[Records from a data source]
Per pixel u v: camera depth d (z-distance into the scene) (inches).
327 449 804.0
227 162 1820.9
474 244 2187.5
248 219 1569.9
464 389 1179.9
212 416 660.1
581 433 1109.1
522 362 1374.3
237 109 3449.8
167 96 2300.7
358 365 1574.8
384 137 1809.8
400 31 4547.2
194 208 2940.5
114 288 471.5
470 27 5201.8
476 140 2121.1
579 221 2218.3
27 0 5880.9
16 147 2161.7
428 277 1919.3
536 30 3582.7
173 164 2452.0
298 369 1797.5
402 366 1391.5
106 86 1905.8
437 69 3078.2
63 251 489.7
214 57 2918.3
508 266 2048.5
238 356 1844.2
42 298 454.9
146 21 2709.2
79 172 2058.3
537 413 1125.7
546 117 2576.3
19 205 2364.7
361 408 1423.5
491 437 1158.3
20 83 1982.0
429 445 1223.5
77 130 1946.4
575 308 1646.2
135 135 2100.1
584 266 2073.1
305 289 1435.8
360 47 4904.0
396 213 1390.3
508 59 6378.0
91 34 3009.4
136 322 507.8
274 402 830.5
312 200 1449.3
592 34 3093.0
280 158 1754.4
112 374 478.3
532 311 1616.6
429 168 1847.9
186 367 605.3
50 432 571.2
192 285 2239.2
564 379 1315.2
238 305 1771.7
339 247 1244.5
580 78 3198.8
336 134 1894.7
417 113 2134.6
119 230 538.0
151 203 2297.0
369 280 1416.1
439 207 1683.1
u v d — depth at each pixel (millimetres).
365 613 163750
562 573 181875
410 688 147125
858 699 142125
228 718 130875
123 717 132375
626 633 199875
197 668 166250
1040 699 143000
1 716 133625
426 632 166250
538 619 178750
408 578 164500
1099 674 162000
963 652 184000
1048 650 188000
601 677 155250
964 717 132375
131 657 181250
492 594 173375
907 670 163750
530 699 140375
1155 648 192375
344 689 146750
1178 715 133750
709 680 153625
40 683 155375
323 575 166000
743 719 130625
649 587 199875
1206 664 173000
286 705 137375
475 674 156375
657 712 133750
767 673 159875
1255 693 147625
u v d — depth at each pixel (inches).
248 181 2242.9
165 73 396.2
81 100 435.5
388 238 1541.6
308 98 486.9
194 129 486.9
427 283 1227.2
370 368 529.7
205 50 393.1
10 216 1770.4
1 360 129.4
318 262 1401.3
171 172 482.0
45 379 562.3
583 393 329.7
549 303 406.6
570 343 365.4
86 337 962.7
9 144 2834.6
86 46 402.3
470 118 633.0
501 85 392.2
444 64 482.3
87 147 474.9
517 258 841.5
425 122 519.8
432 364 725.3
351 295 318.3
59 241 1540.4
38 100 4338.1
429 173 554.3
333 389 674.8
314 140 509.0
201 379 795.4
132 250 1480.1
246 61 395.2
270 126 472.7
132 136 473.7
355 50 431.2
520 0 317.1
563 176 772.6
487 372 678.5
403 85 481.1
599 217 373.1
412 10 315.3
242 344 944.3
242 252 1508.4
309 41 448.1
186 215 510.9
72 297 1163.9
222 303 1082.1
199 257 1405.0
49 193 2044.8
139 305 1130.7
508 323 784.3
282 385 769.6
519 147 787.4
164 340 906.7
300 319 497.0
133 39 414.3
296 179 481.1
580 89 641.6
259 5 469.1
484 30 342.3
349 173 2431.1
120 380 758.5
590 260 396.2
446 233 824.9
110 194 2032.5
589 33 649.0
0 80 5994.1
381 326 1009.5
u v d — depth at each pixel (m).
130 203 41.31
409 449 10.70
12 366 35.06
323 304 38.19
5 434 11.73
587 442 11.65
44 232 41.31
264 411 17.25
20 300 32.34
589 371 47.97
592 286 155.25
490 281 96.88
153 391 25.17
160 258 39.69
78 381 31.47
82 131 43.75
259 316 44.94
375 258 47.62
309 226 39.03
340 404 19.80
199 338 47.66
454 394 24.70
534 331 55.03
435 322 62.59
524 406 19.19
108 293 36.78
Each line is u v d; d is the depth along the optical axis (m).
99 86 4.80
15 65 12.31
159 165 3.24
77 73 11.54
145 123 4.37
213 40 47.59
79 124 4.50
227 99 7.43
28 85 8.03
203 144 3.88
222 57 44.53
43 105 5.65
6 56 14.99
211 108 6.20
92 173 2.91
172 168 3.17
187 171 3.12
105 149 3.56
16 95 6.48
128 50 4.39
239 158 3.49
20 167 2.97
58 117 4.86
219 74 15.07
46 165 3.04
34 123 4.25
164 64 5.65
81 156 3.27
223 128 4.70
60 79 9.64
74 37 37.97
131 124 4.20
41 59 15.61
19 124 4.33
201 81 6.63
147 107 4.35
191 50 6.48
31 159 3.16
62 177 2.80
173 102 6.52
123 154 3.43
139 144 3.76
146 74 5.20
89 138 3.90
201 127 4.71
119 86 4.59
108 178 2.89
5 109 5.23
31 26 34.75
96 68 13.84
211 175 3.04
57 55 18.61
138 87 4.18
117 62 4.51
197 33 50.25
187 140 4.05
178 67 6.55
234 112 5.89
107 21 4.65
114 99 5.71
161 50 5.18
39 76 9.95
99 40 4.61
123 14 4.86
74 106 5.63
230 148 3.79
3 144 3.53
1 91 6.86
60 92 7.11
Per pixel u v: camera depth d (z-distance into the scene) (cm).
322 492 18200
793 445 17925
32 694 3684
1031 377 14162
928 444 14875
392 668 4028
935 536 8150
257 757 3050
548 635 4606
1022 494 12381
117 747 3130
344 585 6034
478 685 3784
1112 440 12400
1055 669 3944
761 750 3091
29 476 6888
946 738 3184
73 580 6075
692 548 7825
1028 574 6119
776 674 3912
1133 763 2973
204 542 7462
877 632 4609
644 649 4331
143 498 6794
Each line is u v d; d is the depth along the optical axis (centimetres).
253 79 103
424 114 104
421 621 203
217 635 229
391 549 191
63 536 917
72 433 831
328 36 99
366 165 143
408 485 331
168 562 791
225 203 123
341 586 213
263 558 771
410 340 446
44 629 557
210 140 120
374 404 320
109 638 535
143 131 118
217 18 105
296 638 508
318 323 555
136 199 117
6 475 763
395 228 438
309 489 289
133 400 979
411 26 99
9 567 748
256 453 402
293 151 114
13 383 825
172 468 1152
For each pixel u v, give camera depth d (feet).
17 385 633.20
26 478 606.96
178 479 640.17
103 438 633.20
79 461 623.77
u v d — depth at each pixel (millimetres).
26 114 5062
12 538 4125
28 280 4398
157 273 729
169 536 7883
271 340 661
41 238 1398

### ASSIGNMENT
Print the data above exactly.

### FINISHED TASK
Per pixel u v: camera depth d (z-distance into the scene) (inches).
327 449 804.0
227 162 1820.9
474 244 2187.5
248 219 1569.9
464 389 1179.9
212 416 660.1
581 433 1109.1
522 362 1374.3
237 109 3449.8
167 96 2300.7
358 365 1574.8
384 137 1809.8
400 31 4547.2
194 208 2940.5
114 288 471.5
470 27 5201.8
476 140 2121.1
579 221 2218.3
27 0 5880.9
16 147 2161.7
428 277 1919.3
536 30 3582.7
173 164 2452.0
298 369 1797.5
402 366 1391.5
106 86 1905.8
437 69 3078.2
63 251 489.7
214 57 2918.3
508 266 2048.5
238 356 1844.2
42 298 454.9
146 21 2709.2
79 172 2058.3
537 413 1125.7
546 117 2576.3
19 205 2364.7
361 408 1423.5
491 437 1158.3
20 83 1982.0
429 445 1223.5
77 130 1946.4
575 308 1646.2
135 135 2100.1
584 266 2073.1
305 289 1435.8
360 47 4904.0
396 213 1390.3
508 59 6378.0
91 34 3009.4
136 322 507.8
274 402 830.5
312 200 1449.3
592 34 3093.0
280 158 1754.4
112 374 478.3
532 311 1616.6
429 168 1847.9
186 367 605.3
50 432 571.2
192 285 2239.2
564 379 1315.2
238 305 1771.7
339 247 1244.5
580 78 3198.8
336 134 1894.7
417 113 2134.6
119 230 538.0
151 203 2297.0
369 280 1416.1
439 207 1683.1
u v d — depth at each pixel (millimetres).
365 613 163750
562 573 181875
410 688 147125
858 699 142125
228 718 130875
123 717 132375
626 633 199875
197 668 166250
1040 699 143000
1 716 133625
426 632 166250
538 619 178750
408 578 164500
1099 674 162000
963 652 184000
1048 650 188000
601 677 155250
964 717 132375
131 657 181250
492 594 173375
907 670 163750
530 699 140375
1155 648 192375
344 689 146750
1178 715 133750
709 680 153625
40 683 155375
323 575 166000
743 719 130625
649 587 199875
1206 664 173000
286 705 137375
475 674 156375
657 712 133750
767 673 159875
1255 693 147625
u v d — depth at each pixel (inches).
248 181 2242.9
165 73 396.2
81 100 435.5
388 238 1541.6
308 98 486.9
194 129 486.9
427 283 1227.2
370 368 529.7
205 50 393.1
10 216 1770.4
1 360 129.4
318 262 1401.3
171 172 482.0
45 379 562.3
583 393 329.7
549 303 406.6
570 343 365.4
86 337 962.7
9 144 2834.6
86 46 402.3
470 118 633.0
501 85 392.2
444 64 482.3
87 147 474.9
517 258 841.5
425 122 519.8
432 364 725.3
351 295 318.3
59 241 1540.4
38 100 4338.1
429 173 554.3
333 389 674.8
314 140 509.0
201 379 795.4
132 250 1480.1
246 61 395.2
270 126 472.7
132 136 473.7
355 50 431.2
520 0 317.1
563 176 772.6
487 372 678.5
403 85 481.1
599 217 373.1
412 10 315.3
242 344 944.3
242 252 1508.4
309 41 448.1
186 215 510.9
72 297 1163.9
222 303 1082.1
199 257 1405.0
49 193 2044.8
139 305 1130.7
508 323 784.3
282 385 769.6
519 147 787.4
164 340 906.7
300 319 497.0
133 39 414.3
296 179 481.1
580 89 641.6
259 5 469.1
484 30 342.3
349 173 2431.1
120 380 758.5
590 260 396.2
446 233 824.9
110 194 2032.5
589 33 649.0
0 80 5994.1
381 326 1009.5
u v d — depth at each pixel (m).
130 203 41.31
409 449 10.70
12 366 35.06
323 304 38.19
5 434 11.73
587 442 11.65
44 232 41.31
264 411 17.25
20 300 32.34
589 371 47.97
592 286 155.25
490 281 96.88
153 391 25.17
160 258 39.69
78 381 31.47
82 131 43.75
259 316 44.94
375 258 47.62
309 226 39.03
340 404 19.80
199 338 47.66
454 394 24.70
534 331 55.03
435 322 62.59
524 406 19.19
108 293 36.78
Each line is u v d; d is the depth along the optical axis (m).
99 86 4.80
15 65 12.31
159 165 3.24
77 73 11.54
145 123 4.37
213 40 47.59
79 124 4.50
227 99 7.43
28 85 8.03
203 144 3.88
222 57 44.53
43 105 5.65
6 56 14.99
211 108 6.20
92 173 2.91
172 168 3.17
187 171 3.12
105 149 3.56
16 95 6.48
128 50 4.39
239 158 3.49
20 167 2.97
58 117 4.86
219 74 15.07
46 165 3.04
34 123 4.25
164 64 5.65
81 156 3.27
223 128 4.70
60 79 9.64
74 37 37.97
131 124 4.20
41 59 15.61
19 124 4.33
201 81 6.63
147 107 4.35
191 50 6.48
31 159 3.16
62 177 2.80
173 102 6.52
123 154 3.43
139 144 3.76
146 74 5.20
89 138 3.90
201 127 4.71
119 86 4.59
108 178 2.89
5 109 5.23
31 26 34.75
96 68 13.84
211 175 3.04
57 55 18.61
138 87 4.18
117 62 4.51
197 33 50.25
187 140 4.05
178 67 6.55
234 112 5.89
107 21 4.65
114 99 5.71
161 50 5.18
39 76 9.95
99 40 4.61
123 14 4.86
74 106 5.63
230 148 3.79
3 144 3.53
1 91 6.86
60 92 7.11
Per pixel u v: camera depth d (z-distance into the scene) (cm).
322 492 18200
793 445 17925
32 694 3684
1031 377 14162
928 444 14875
392 668 4028
935 536 8150
257 757 3050
548 635 4606
1022 494 12381
117 747 3130
344 585 6034
478 685 3784
1112 440 12400
1055 669 3944
761 750 3091
29 476 6888
946 738 3184
73 580 6075
692 548 7825
1028 574 6119
776 674 3912
1133 763 2973
204 542 7462
877 632 4609
644 649 4331
143 498 6794
Each line is u v d; d is the depth along the optical axis (centimetres).
253 79 103
424 114 104
421 621 203
217 635 229
391 549 191
63 536 917
72 433 831
328 36 99
366 165 143
408 485 331
168 562 791
225 203 123
341 586 213
263 558 771
410 340 446
44 629 557
210 140 120
374 404 320
109 638 535
143 131 118
217 18 105
296 638 508
318 323 555
136 199 117
6 475 763
395 228 438
309 489 289
133 400 979
411 26 99
9 567 748
256 453 402
293 151 114
13 383 825
172 468 1152
For each pixel u v, give camera depth d (feet).
17 385 633.20
26 478 606.96
178 479 640.17
103 438 633.20
79 461 623.77
u v d — depth at each pixel (millimetres).
26 114 5062
12 538 4125
28 280 4398
157 273 729
169 536 7883
271 340 661
41 238 1398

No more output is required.